J'hésitai sur la manière de réagir à ce qu'il venait de me confier, mais il enchaîna de lui-même sans me laisser le temps de dire quoi que ce soit:

«Est-ce qu'au moins ce souvenir est utile à vos recherches? Est-ce qu'il va vous permettre de trouver une solution pour les empêcher de se servir de Delphini pour ramener Voldemort à la vie?»

«Très utile.» assurai-je. «Je commence à comprendre la magie qu'ils voulaient utiliser et c'est grâce à toi. Ensuite, il faudra encore que je comprenne comment empêcher cette magie d'opérer, mais je n'ai jamais été aussi près d'y arriver.»

Albus resta un instant songeur à observer les flammes qui dansaient dans la cheminée.

«Est-ce que vous croyez qu'ils sont encore nombreux?» demanda-t-il soudain avant d'ajouter devant mon air d'incompréhension. «Je veux parler des partisans de Voldemort.»

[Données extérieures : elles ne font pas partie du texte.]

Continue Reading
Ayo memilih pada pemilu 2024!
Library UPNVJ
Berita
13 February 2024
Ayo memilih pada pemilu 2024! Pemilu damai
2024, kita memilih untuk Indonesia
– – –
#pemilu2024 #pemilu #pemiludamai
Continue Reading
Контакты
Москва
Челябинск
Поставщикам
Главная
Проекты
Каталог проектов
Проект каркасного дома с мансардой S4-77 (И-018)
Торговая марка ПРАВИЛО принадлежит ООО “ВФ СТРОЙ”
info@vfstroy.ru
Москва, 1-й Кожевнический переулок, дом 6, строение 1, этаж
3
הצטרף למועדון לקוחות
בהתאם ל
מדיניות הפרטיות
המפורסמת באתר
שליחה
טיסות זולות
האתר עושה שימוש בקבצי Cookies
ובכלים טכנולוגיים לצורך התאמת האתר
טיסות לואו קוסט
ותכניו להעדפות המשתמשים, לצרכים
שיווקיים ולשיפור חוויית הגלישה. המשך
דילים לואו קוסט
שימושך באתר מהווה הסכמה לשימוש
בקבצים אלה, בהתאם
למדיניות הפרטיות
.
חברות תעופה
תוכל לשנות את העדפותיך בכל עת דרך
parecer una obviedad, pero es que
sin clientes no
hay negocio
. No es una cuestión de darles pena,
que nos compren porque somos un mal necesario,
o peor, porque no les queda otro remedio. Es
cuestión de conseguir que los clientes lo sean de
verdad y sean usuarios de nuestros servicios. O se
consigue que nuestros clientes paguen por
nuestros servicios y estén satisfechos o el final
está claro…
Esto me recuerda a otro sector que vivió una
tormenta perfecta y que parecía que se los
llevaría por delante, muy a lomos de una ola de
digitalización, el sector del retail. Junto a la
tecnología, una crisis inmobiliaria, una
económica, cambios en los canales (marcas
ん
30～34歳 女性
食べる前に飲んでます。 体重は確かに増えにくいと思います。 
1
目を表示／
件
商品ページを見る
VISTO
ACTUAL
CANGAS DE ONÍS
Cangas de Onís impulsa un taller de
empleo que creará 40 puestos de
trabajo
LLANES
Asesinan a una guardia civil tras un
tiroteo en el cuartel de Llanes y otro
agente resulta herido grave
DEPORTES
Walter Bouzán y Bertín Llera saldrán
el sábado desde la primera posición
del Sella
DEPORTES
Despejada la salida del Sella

De ce côté-là, les nouvelles n'étaient pas très bonnes. Après avoir longuement interrogés avec ses collègues Aurors les trois sorciers arrêtés, Harry m'avait fait part d'informations plutôt inquiétantes. Il semblait que sur le continent, bien loin de l'Angleterre où il avait réellement sévi, les anciens partisans de Voldemort, ceux qui avaient été chargés d'emmener Delphini Black après sa naissance, aient réussi à créer un groupe de fanatiques prêts à tout pour faire revenir le Seigneur des Ténèbres qu'ils idolâtraient sans l'avoir connu.

«Apparemment, ils seraient encore un certain nombre.» répondis-je sans donner à Albus plus de détails.

Albus secoua la tête d'un air inquiet avant de lâcher:

«Même si vous trouvez une solution pour empêcher que Delphini puisse être métamorphosée en Voldemort, ils ne le sauront pas. Du coup, ils vont continuer à s'en prendre à elle, à essayer de l'enlever et jamais elle ne pourra vivre normalement.Même si le monde sorcier ne risque plus rien, elle continuera elle à être en danger. »

J'ouvris la bouche pour répondre, mais je la refermais sans avoir rien dit. Au fur et à mesure que les mots prononcés par Albus infusaient dans mon esprit, je comprenais la portée du problème qu'il venait de soulever et auquel personne avant lui n'avait réellement songé.